Planning engines are important not only to help us plan for what may fail or succeed in the real world, but also to provide what-if scenarios to build better robust engines. This paper talks about various ideas to help describe engines and their domains, and uses interesting phenomena such as predicate-type language to describe the various objectives that need to be captured by the model. Additionally, think of the system as a series of state machines represented by various variables, and you need to work out which state is reachable or not.
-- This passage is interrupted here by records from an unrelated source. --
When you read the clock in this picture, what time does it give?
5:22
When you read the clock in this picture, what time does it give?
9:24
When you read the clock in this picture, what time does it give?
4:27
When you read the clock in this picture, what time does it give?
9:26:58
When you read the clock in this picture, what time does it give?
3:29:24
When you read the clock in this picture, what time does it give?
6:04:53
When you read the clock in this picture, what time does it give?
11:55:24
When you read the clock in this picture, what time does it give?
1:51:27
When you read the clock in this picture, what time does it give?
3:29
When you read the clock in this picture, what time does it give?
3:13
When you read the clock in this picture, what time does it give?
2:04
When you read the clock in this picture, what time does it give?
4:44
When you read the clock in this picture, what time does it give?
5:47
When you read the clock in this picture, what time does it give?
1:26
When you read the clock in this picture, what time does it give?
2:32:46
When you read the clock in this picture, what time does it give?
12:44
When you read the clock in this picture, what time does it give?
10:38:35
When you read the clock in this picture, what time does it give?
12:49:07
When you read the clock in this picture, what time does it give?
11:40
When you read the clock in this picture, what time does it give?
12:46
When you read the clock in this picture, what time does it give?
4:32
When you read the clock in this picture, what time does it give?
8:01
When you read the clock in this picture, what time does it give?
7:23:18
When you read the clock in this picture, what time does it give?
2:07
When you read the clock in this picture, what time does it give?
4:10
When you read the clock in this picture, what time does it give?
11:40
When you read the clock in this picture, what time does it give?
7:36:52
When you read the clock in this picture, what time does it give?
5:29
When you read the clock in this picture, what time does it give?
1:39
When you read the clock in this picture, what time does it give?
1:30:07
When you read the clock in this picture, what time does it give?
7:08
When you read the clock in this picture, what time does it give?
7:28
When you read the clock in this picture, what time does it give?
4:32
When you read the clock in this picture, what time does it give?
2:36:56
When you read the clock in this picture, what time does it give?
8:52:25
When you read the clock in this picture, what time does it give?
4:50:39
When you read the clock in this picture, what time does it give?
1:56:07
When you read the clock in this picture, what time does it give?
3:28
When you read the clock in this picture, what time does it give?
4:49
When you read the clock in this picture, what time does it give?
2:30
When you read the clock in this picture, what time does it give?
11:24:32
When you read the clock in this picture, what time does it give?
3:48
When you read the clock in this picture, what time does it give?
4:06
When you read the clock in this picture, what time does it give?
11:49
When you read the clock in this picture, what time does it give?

The paper has some interesting ideas, though I would extend it in several ways. For example, there is a lot of work in software testing where a system is defined as a state machine and tests are performed to see if the system ends up in an undesirable state. This could help build credibility in whether the model is representing the domain well or not.
A more relevant approach could be using data-driven deep learning to learn the model states themselves. New research in learning physical laws from data can help learn certain rules the system is performing, which can help model the domain better. The same things can be applied to an engine that is essentially being built to control and manage a domain.
The experiments in this area are a bit tricky to perform. One can concentrate on a domain, such as aircraft models or road traffic scenarios, and try to compare results with traditional approaches to building domain models and corresponding planning engines. This is necessary, but tricky, to build credibility in the approaches developed. The paper is an interesting short read and raises ideas that can be built upon to develop deployable solutions.